- **Problem statement**: Check every line of the material below for the string "feet", and return the ones that have it.

--

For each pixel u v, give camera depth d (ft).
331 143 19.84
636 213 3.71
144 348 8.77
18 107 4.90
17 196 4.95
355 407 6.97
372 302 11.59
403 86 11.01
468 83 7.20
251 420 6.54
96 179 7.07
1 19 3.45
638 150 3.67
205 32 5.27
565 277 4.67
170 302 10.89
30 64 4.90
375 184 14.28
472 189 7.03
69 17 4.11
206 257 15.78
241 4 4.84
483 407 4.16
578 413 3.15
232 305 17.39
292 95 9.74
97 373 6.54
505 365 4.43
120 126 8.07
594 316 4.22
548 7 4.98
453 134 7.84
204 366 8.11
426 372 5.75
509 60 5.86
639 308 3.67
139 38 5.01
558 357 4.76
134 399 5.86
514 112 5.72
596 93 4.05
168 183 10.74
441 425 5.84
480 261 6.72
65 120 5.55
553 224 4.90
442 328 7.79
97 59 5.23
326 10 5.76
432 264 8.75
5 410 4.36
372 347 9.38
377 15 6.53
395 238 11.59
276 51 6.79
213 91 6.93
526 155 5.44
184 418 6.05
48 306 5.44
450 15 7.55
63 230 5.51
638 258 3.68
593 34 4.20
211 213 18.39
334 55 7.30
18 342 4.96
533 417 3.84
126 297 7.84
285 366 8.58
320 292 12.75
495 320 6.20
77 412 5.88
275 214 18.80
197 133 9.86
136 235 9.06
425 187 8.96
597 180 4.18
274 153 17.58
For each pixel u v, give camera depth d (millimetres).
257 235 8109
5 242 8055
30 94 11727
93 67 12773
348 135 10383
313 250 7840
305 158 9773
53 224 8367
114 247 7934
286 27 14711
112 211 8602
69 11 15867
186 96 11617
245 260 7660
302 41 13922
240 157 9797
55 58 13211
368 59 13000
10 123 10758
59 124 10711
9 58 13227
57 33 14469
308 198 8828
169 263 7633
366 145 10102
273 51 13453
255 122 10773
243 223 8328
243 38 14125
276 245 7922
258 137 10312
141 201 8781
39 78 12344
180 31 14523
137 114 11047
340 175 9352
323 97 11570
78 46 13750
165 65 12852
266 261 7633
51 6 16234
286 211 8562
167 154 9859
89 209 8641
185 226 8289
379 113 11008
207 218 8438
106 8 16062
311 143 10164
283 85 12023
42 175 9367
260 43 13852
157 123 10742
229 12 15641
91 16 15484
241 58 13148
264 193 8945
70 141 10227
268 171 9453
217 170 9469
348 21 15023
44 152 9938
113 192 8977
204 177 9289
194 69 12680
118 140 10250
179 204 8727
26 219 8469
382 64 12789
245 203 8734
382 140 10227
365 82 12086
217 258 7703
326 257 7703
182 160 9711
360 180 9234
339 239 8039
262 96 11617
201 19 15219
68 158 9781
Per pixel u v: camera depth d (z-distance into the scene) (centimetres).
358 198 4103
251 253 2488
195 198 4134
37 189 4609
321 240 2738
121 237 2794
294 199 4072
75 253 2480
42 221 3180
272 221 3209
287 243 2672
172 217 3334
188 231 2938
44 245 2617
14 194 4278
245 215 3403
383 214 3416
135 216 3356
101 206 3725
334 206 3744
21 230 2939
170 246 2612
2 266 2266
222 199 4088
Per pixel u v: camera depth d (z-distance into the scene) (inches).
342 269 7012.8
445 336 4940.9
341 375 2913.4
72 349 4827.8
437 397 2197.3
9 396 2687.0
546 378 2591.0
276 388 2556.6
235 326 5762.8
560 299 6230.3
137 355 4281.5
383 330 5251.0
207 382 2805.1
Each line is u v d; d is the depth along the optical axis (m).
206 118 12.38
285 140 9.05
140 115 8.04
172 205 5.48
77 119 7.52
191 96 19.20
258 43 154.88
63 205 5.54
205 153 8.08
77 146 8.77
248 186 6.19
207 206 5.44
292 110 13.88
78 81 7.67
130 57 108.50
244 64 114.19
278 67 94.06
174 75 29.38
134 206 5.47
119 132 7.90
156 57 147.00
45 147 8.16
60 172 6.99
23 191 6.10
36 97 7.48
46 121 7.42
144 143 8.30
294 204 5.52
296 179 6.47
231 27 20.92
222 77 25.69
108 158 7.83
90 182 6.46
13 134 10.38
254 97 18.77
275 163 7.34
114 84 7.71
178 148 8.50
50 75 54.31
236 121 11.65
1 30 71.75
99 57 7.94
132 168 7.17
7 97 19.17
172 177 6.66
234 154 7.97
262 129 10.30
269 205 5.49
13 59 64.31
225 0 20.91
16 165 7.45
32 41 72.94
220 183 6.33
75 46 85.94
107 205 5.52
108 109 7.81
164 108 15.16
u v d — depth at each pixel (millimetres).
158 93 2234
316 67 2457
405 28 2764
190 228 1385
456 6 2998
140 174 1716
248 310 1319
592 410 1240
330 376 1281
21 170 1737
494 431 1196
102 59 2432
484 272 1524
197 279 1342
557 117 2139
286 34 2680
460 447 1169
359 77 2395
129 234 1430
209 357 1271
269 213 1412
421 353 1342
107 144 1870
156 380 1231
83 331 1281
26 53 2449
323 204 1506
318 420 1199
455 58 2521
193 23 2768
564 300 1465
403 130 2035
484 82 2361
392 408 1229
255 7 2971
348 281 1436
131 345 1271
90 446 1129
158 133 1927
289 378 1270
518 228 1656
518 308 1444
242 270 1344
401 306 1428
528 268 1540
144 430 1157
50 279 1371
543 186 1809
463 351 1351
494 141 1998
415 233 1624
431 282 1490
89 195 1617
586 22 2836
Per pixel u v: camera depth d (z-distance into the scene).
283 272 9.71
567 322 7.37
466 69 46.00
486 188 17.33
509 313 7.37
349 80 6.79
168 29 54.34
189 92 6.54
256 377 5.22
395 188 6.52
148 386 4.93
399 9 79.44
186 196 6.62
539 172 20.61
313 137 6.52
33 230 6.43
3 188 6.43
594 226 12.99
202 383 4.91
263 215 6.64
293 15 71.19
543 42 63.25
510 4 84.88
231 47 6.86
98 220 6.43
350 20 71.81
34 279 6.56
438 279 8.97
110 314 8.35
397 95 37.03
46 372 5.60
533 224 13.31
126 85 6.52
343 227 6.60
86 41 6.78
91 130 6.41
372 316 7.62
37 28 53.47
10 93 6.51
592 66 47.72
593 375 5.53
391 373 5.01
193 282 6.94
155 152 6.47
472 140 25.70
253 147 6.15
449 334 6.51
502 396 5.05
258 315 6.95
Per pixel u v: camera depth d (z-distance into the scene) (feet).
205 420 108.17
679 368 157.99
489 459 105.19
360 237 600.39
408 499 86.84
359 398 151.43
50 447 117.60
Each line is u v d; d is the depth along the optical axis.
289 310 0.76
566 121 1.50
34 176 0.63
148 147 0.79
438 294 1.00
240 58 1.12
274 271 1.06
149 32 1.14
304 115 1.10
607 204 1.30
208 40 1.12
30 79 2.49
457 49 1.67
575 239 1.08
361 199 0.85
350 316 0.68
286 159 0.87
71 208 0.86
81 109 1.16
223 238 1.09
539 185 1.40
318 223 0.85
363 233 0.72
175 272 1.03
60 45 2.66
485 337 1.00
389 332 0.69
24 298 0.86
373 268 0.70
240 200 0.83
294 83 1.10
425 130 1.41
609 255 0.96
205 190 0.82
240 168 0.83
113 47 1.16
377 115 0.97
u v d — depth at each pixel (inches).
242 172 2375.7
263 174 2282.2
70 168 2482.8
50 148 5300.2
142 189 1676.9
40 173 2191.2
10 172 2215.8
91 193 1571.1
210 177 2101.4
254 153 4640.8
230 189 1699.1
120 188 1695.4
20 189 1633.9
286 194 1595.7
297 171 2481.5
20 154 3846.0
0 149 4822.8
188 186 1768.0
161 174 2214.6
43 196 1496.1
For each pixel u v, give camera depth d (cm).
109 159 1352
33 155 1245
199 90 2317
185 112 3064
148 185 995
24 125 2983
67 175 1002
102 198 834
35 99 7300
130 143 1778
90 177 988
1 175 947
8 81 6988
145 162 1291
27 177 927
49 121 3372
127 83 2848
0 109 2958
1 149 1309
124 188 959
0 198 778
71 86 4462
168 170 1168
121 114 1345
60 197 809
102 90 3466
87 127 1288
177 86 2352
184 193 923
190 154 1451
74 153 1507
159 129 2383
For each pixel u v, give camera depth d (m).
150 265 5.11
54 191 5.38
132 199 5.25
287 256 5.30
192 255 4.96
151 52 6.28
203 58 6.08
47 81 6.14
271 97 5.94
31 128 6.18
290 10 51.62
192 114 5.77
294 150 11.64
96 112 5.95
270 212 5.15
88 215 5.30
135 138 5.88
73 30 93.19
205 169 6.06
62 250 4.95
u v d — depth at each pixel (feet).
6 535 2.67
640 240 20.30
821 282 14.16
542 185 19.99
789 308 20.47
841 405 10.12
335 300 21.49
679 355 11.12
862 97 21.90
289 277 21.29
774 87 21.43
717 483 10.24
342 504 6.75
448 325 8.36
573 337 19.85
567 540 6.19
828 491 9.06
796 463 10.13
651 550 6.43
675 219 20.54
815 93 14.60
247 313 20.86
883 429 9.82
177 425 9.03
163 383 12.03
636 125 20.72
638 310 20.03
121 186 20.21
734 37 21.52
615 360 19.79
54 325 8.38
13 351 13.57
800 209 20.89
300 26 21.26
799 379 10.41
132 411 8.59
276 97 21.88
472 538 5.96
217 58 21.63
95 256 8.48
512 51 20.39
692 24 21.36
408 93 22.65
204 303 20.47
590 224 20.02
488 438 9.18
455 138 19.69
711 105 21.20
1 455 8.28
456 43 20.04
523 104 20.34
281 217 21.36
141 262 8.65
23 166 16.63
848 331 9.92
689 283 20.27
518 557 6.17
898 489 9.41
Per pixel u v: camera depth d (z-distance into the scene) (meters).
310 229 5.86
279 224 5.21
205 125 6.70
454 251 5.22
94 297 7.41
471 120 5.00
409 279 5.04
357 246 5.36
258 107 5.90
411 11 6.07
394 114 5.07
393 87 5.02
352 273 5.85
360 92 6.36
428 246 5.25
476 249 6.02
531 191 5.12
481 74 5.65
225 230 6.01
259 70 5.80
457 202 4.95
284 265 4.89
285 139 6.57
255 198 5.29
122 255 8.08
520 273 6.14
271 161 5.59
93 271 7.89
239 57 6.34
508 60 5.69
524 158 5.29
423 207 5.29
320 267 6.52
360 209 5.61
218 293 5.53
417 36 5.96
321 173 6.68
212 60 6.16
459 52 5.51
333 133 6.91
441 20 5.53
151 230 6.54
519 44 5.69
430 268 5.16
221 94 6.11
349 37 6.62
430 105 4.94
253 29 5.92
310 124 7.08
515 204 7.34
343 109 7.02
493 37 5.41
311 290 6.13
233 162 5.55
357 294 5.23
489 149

--

- **Written answer**:
Per pixel u v: camera depth d (z-distance into the scene) (feet).
u v d — depth at each pixel (feet).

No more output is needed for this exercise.